Também a necessidade de uma reforma política está cronicamente em pauta no país; ao fim de um quadriênio marcado por escândalos multitudinários no Congresso, e pela desmoralização acachapante do Executivo, mais do que nunca se mostram em crise os mecanismos de ligação entre os eleitores e seus representantes. Parece contudo excesso de otimismo esperar que partidos e candidatos tivessem, bem ou mal, algo de específico a apresentar sobre a questão, prometendo que dela se ocupasse um Legislativo renovado.
O argumento de que só uma assembléia constituinte poderia cumprir essa tarefa, uma vez que deputados e senadores têm o vezo de legislar em causa própria, como apontou o presidente Lula, equivale a uma demissão antecipada de todo significado que o próximo pleito pudesse vir a ter.

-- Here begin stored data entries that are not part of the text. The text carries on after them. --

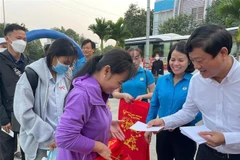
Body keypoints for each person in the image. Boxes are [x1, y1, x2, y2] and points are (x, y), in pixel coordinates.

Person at [146, 24, 240, 160]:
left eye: (200, 61)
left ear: (223, 53)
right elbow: (188, 112)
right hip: (207, 152)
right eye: (193, 61)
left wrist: (227, 138)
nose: (196, 66)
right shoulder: (198, 81)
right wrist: (165, 122)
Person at [55, 49, 136, 160]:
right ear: (106, 71)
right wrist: (100, 148)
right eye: (119, 83)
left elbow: (87, 123)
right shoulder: (82, 95)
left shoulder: (99, 92)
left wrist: (106, 124)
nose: (117, 88)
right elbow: (65, 138)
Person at [13, 38, 78, 160]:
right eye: (65, 62)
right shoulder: (32, 75)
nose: (67, 66)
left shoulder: (66, 75)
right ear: (53, 56)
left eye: (70, 63)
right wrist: (49, 136)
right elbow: (23, 113)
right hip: (40, 144)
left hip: (62, 142)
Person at [145, 41, 202, 160]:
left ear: (189, 61)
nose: (176, 64)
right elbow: (154, 105)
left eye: (181, 60)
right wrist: (148, 126)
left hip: (185, 132)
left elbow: (201, 110)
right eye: (172, 59)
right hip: (163, 131)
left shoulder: (195, 82)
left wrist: (178, 122)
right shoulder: (161, 81)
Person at [0, 24, 31, 160]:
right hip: (7, 117)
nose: (22, 42)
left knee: (28, 151)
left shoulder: (30, 64)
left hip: (27, 116)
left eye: (24, 39)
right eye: (19, 38)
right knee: (6, 153)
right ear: (7, 39)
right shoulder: (1, 61)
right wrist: (3, 119)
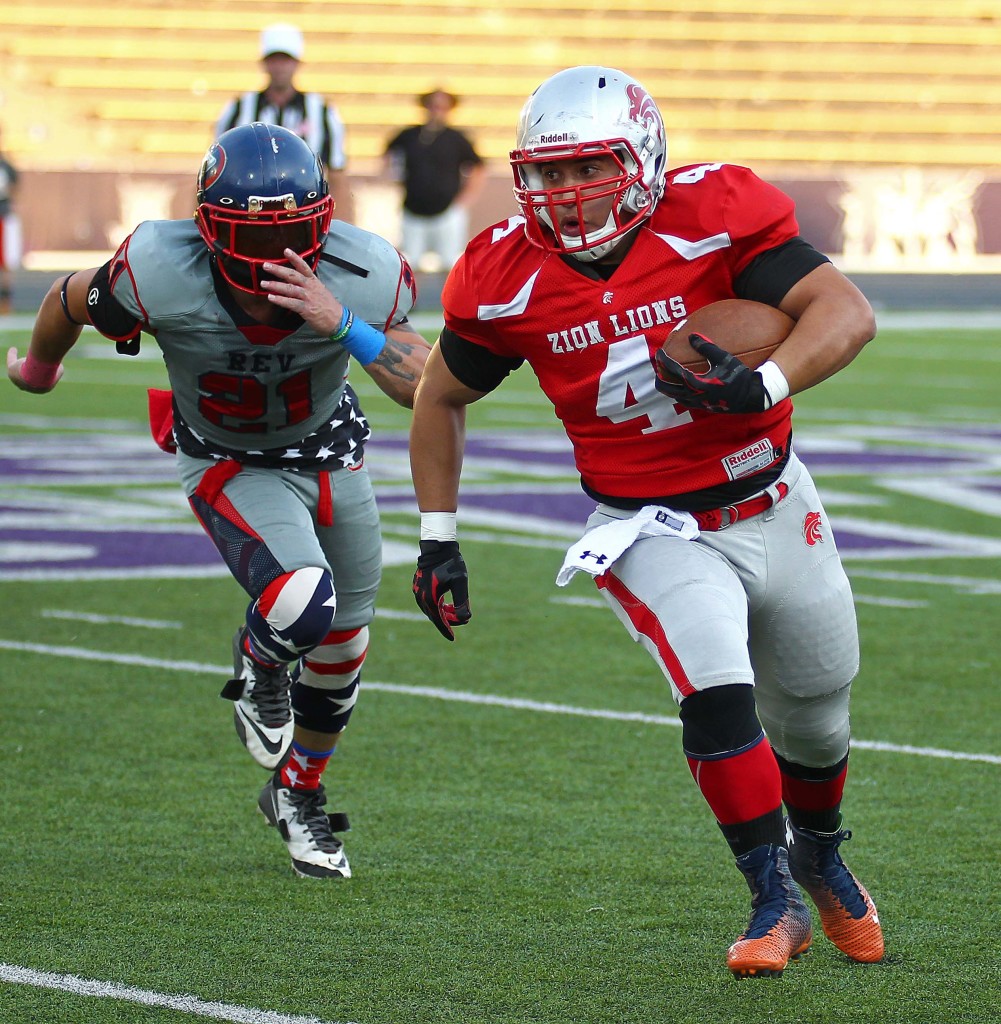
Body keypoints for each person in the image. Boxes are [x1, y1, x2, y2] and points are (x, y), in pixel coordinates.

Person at [408, 66, 884, 977]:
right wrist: (438, 537)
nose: (565, 193)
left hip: (774, 498)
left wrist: (763, 382)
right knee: (713, 686)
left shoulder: (715, 212)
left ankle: (816, 850)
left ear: (644, 157)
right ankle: (768, 897)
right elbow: (440, 395)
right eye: (544, 174)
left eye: (586, 167)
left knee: (818, 721)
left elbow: (844, 312)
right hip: (648, 524)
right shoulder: (502, 274)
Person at [8, 122, 430, 879]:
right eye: (247, 235)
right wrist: (38, 366)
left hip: (330, 448)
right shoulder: (159, 268)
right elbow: (69, 299)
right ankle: (261, 659)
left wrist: (341, 323)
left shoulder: (361, 273)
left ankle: (297, 791)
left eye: (291, 234)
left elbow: (428, 387)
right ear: (206, 228)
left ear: (323, 224)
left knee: (344, 645)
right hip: (229, 459)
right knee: (303, 604)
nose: (270, 258)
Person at [215, 23, 354, 223]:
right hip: (247, 214)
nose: (279, 67)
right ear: (264, 62)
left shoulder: (323, 112)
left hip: (308, 216)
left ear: (297, 63)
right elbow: (219, 170)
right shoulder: (237, 109)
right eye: (274, 59)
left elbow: (338, 175)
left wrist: (341, 228)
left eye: (285, 60)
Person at [383, 89, 486, 273]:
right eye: (433, 105)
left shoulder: (457, 138)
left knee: (451, 264)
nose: (437, 110)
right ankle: (410, 301)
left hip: (447, 209)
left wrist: (465, 199)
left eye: (442, 106)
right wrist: (394, 180)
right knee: (409, 264)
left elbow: (478, 167)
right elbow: (389, 155)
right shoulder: (409, 135)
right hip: (412, 208)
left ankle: (451, 302)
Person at [0, 126, 21, 314]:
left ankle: (5, 302)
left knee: (6, 261)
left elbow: (14, 189)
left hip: (3, 217)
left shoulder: (7, 166)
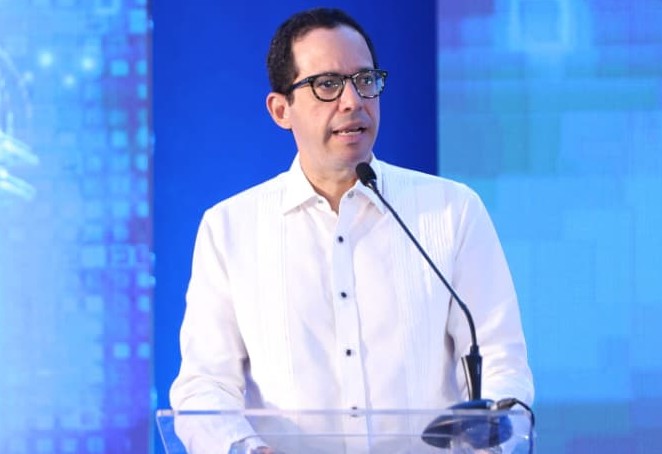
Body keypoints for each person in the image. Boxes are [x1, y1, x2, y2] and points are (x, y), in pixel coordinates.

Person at [169, 7, 534, 454]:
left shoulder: (451, 211)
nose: (352, 101)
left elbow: (499, 359)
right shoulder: (230, 228)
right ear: (281, 110)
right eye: (327, 85)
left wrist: (489, 437)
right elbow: (204, 386)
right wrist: (244, 449)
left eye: (365, 80)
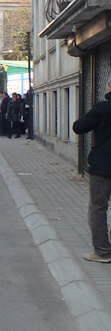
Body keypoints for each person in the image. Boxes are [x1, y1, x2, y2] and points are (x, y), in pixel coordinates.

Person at [72, 78, 111, 263]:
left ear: (109, 86)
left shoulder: (102, 108)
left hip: (103, 167)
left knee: (98, 208)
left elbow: (79, 127)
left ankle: (102, 252)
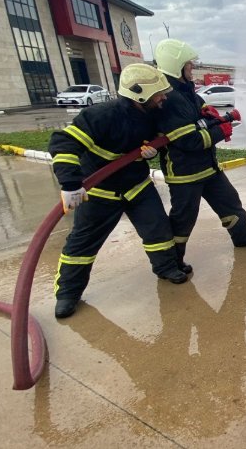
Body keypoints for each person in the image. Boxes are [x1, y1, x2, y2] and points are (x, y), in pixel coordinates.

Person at [49, 63, 188, 319]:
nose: (163, 97)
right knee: (82, 244)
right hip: (100, 190)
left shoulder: (153, 113)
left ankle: (167, 268)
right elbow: (64, 143)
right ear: (140, 94)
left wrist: (151, 150)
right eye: (158, 93)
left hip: (137, 186)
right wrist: (71, 184)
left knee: (158, 231)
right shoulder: (101, 115)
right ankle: (68, 294)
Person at [152, 38, 246, 274]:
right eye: (189, 64)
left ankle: (243, 238)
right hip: (184, 174)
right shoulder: (169, 99)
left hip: (208, 167)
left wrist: (213, 116)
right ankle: (173, 264)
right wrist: (220, 131)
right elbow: (189, 140)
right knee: (183, 220)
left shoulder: (187, 92)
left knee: (231, 202)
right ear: (176, 66)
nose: (193, 67)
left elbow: (200, 120)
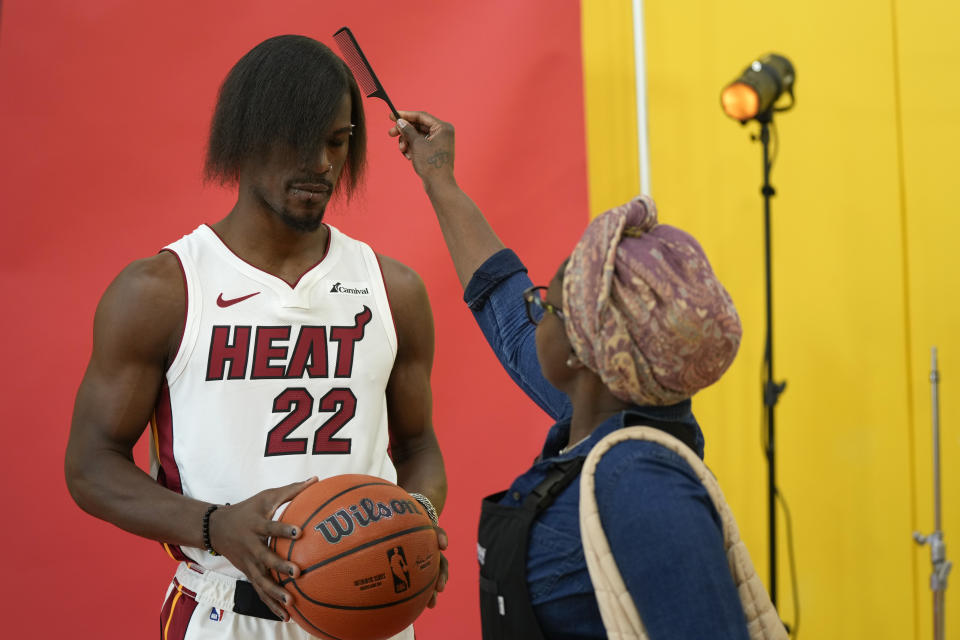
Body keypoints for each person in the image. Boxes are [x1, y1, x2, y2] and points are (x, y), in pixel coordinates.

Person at [64, 35, 447, 640]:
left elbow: (420, 447)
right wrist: (215, 526)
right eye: (300, 139)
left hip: (370, 614)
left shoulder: (393, 289)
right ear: (244, 137)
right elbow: (90, 466)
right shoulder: (163, 290)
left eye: (337, 141)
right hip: (227, 613)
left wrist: (415, 521)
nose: (321, 164)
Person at [390, 111, 780, 639]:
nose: (535, 306)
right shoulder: (602, 414)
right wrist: (440, 180)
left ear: (582, 354)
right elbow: (504, 301)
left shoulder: (646, 489)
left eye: (549, 303)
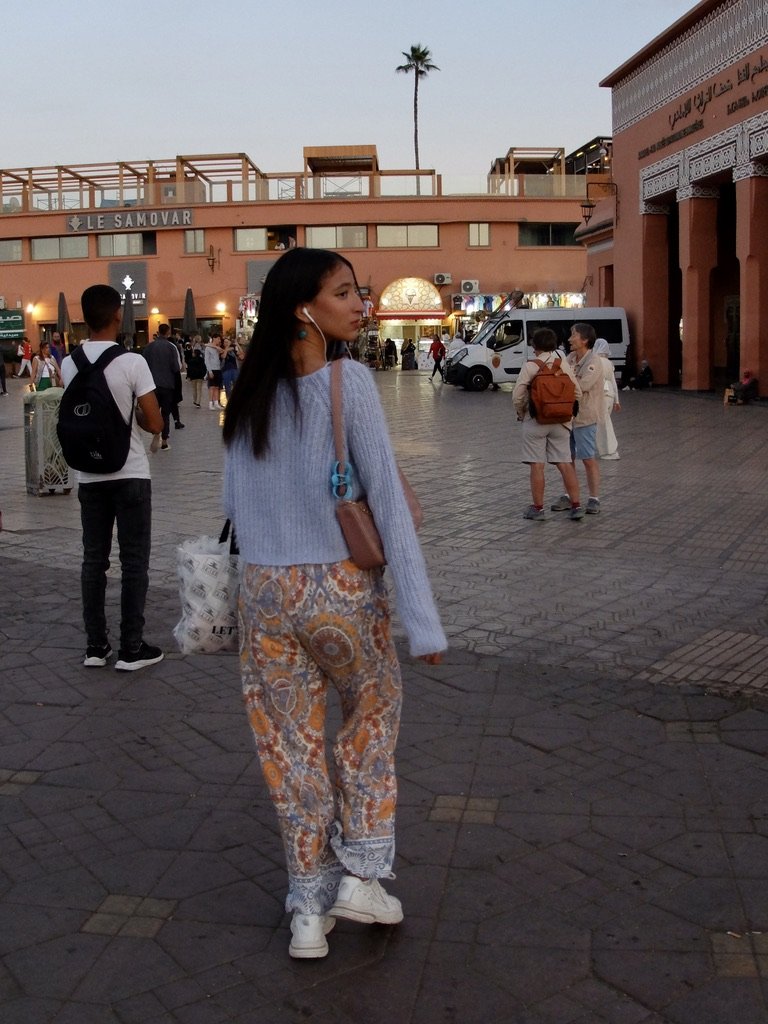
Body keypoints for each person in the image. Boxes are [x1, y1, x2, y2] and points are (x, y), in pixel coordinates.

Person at [222, 247, 446, 960]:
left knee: (289, 749)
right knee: (371, 723)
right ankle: (361, 878)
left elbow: (233, 504)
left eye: (359, 291)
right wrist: (422, 620)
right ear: (303, 308)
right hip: (338, 589)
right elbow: (388, 504)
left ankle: (307, 909)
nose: (360, 303)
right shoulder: (349, 381)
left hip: (264, 592)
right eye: (344, 292)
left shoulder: (246, 393)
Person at [60, 284, 164, 671]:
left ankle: (95, 646)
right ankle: (131, 649)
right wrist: (136, 416)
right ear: (118, 315)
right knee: (134, 562)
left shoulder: (69, 363)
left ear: (84, 318)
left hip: (89, 475)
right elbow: (154, 422)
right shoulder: (132, 362)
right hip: (130, 472)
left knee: (93, 561)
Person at [513, 328, 584, 521]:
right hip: (561, 421)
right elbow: (577, 392)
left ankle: (538, 509)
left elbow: (517, 396)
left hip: (536, 420)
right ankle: (576, 505)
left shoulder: (530, 366)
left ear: (534, 345)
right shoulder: (563, 365)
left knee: (537, 465)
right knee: (565, 463)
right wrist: (567, 411)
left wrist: (522, 413)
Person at [551, 323, 604, 516]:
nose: (569, 339)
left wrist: (563, 382)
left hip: (585, 418)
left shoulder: (594, 361)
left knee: (587, 458)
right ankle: (569, 496)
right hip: (567, 417)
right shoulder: (570, 358)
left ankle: (594, 498)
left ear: (585, 340)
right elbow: (557, 378)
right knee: (567, 458)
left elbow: (582, 386)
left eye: (574, 335)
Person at [142, 323, 182, 451]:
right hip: (167, 385)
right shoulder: (171, 347)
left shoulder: (149, 347)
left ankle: (156, 432)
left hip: (151, 385)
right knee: (165, 413)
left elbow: (143, 364)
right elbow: (176, 367)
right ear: (168, 332)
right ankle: (164, 441)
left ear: (158, 332)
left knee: (154, 411)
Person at [593, 338, 620, 460]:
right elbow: (613, 382)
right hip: (610, 394)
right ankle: (606, 449)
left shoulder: (595, 361)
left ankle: (609, 450)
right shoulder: (609, 363)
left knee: (603, 424)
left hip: (601, 394)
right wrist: (617, 401)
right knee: (605, 422)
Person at [204, 333, 223, 409]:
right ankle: (210, 403)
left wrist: (215, 346)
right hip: (212, 369)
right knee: (211, 387)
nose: (219, 340)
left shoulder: (218, 347)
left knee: (217, 387)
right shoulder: (208, 348)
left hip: (218, 369)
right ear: (214, 338)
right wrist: (210, 371)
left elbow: (222, 351)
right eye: (218, 338)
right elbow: (206, 360)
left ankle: (216, 403)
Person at [186, 342, 207, 407]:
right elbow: (204, 368)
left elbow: (189, 369)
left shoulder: (191, 360)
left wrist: (188, 376)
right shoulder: (201, 360)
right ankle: (198, 402)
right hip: (200, 376)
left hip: (193, 377)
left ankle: (195, 401)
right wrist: (203, 374)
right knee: (199, 390)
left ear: (194, 354)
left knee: (194, 389)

Antes de imaginar uma assembléia etérea, idealmente capaz de discutir aquilo que ninguém formula, caberia apresentar substantivamente, com as forças políticas de que se dispõe, alternativas ao atual sistema; e submetê-las ao eleitorado, que já tem data marcada para se manifestar. Não há sinal de que alguém se habilite a tanto. Na falta de vontade real de discutir, discutem-se então os foros possíveis e impossíveis de uma discussão inexistente.